Description
Imputer completes missing values in a dataSet, but only same type of columns can be selected at the same time. Imputer Train will train a model for predict. Strategy support min, max, mean or value. If min, will replace missing value with min of the column. If max, will replace missing value with max of the column. If mean, will replace missing value with mean of the column.
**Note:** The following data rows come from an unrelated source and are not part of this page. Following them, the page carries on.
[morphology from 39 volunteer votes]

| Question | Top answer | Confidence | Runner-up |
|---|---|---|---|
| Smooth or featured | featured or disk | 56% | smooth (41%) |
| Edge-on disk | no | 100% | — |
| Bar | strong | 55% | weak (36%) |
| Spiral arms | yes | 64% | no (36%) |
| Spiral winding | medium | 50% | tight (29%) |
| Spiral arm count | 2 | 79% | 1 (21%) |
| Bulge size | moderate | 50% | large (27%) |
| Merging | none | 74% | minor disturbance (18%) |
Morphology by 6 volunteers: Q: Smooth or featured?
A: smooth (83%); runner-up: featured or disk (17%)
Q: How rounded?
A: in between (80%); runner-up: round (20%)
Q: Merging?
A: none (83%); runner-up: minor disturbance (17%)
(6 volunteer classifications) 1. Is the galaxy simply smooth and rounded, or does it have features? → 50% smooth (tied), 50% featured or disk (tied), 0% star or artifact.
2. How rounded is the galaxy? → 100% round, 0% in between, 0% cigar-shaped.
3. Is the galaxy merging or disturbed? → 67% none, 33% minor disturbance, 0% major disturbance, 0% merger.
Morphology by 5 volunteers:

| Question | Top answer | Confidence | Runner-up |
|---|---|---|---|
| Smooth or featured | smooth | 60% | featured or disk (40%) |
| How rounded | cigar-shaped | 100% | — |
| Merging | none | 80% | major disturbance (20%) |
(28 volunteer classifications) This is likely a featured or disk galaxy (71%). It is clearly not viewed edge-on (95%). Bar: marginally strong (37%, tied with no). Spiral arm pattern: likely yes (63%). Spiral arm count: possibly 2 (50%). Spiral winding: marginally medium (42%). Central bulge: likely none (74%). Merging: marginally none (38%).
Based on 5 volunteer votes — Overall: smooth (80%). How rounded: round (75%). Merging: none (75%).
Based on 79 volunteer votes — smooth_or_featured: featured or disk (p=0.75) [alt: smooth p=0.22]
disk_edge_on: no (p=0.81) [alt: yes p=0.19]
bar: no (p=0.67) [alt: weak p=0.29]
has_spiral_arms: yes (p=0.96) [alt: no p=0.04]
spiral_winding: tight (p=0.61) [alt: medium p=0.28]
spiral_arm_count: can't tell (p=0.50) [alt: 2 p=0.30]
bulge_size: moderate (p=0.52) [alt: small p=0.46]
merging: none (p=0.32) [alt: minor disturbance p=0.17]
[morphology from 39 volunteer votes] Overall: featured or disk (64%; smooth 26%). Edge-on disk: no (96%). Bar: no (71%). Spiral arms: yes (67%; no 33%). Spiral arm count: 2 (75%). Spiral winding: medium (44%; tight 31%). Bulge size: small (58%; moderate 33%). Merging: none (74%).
If value, will replace missing value with the value.
Parameters
Name | Description | Type | Required? | Default Value |
---|---|---|---|---|
strategy | the startegy to fill missing value, support mean, max, min or value | String | “mean” | |
fillValue | fill all missing values with fillValue | String | null | |
selectedCols | Names of the columns used for processing | String[] | ✓ |
Script Example
data = np.array([
["a", 10.0, 100],
["b", -2.5, 9],
["c", 100.2, 1],
["d", -99.9, 100],
["a", 1.4, 1],
["b", -2.2, 9],
["c", 100.9, 1],
[None, None, None]
])
colnames = ["col1", "col2", "col3"]
selectedColNames = ["col2", "col3"]
df = pd.DataFrame({"col1": data[:, 0], "col2": data[:, 1], "col3": data[:, 2]})
inOp = dataframeToOperator(df, schemaStr='col1 string, col2 double, col3 long', op_type='batch')
# train
trainOp = ImputerTrainBatchOp()\
.setSelectedCols(selectedColNames)
trainOp.linkFrom(inOp)
# batch predict
predictOp = ImputerPredictBatchOp()
predictOp.linkFrom(trainOp, inOp).print()
# stream predict
sinOp = dataframeToOperator(df, schemaStr='col1 string, col2 double, col3 long', op_type='stream')
predictStreamOp = MaxAbsScalerPredictStreamOp(trainOp)
predictStreamOp.linkFrom(sinOp).print()
StreamOperator.execute()
Results
col1 col2 col3
0 a 10.000000 100
1 b -2.500000 9
2 c 100.200000 1
3 d -99.900000 100
4 a 1.400000 1
5 b -2.200000 9
6 c 100.900000 1
7 None 15.414286 31